Vita, her point made, booked out of the Roosevelt. She went for two days to Geneva with Harold and, when back in Paris, booked in with him at the Majestic Hotel. The reparation of their love and marriage is well documented.
* * *
Violet and Denys began their honeymoon and married life. Their schedule was to spend a week in Paris and then to go south to St Jean de Luz. Violet spent the Paris week crying in the Ritz. She told Denys he got on her nerves and mattered no more than a fly on the wall. Everything she said to him made him wince. She counted the number of cigarettes he smoked and they argued about money. He was devastated and at a loss to know what to do. He agreed that if Vita came on to St Jean de Luz, he would leave them together. But Vita went back to Long Barn to write her poems and to garden. She wrote to Harold, ‘everything else is ephemeral but not you’.

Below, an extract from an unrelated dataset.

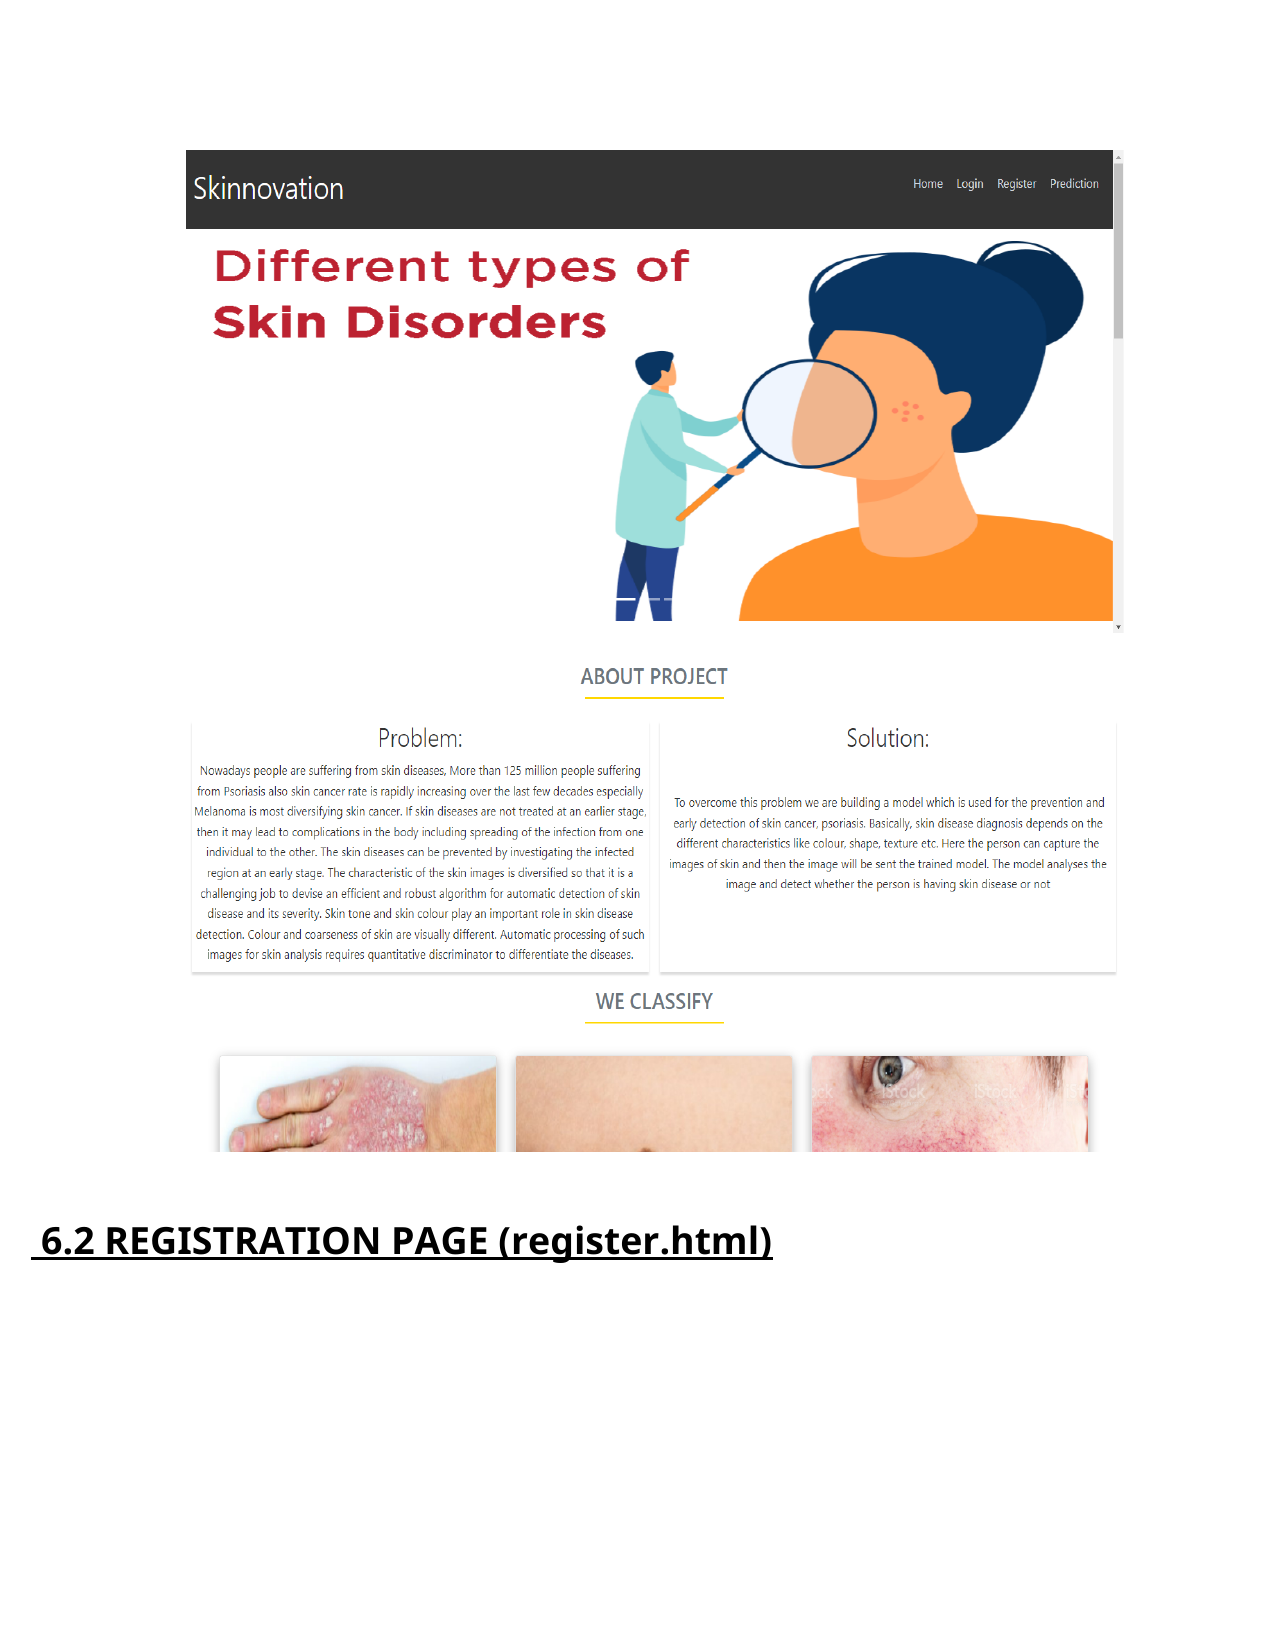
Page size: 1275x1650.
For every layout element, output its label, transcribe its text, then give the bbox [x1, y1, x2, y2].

picture [186, 664, 1118, 1152]
text 6.2 REGISTRATION PAGE (register.html) [31, 1214, 1244, 1265]
picture [186, 150, 1124, 633]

In St Jean de Luz the newlyweds took separate rooms in the Golf Hotel and had frequent variations on the following conversation:
Denys: What are you thinking about?
Violet: Vita.
Denys: Do you wish Vita were here?
Violet: Yes.
Denys: You don’t care much about being with men, do you?
Violet: No, I infinitely prefer women.
Denys: You are strange, aren’t you?
Violet: Stranger than you have any idea of.
He teamed up with a Basque poacher and went off on muleback into the mountains to shoot vultures. Alone in the hotel Violet got drunk and talked to the patron about Monte Carlo and being in love. She bought Vita a stone for a ring. She wanted an emerald to signify jealousy but settled for blue agate, ‘exactly the same colour as the most wonderful sapphire’. She asked Vita to wear only her ring and no other and to burn all letters she sent her.
Some days four letters came from Vita. If there
was none or only a short one, she felt ‘frenzied’ and suspicious:
If only I knew the truth about you and H! If only I knew for certain that you weren’t playing a double game!… Oh God it is degrading to trust you so little.
At the beginning of July she and Denys moved to the Grand Hotel Eskualduna at Hendaye in the Basses-Pyrénées. ‘Here our rooms aren’t even next door to one another.’ They went for long uncompanionable walks together in the hills. Some days they argued without stopping, on others he was ‘silent, taciturn, unresponsive’. At night Violet wrote to Vita:
O God another whole week of this. It seems I have never wanted you as I do now -
When I think of your mouth …
When I think of other things all the blood rushes to my head and I can almost imagine … If ever anyone was adored and longed for it was you.
In one letter Vita suggested meeting Violet in Italy. Fear of her mother, not concern for Denys, held Violet back. Mrs Keppel had rented a house for her daughter and son-in-law, Possingworth Manor in Uckfield, Sussex, the tenure of which began on 15 July. ‘Men chinday would be frantic if I didn’t go to the house’ Violet wrote to Vita.
Possingworth Manor was about twenty miles from Long Barn. Denys, still in the army, spent most of the week in London. Violet and Vita spent most of the week with each other. Gossip spread. On 20 July Vita sacked her children’s nanny who spoofed her by walking in the village dressed in a suit of Harold’s.
Violet fought with her mother and pleaded to be released from her marriage. On 21 July she went to bed in tears after an extravagant row:
All this will probably end in my being quite penniless, she already seems to think that I should ‘support myself’ but I won’t, no I won’t let things like being jewel-less and impecunious distress me!… I shall have to become a governess or something!! When I think that men Chinday has at least £20,000 a year.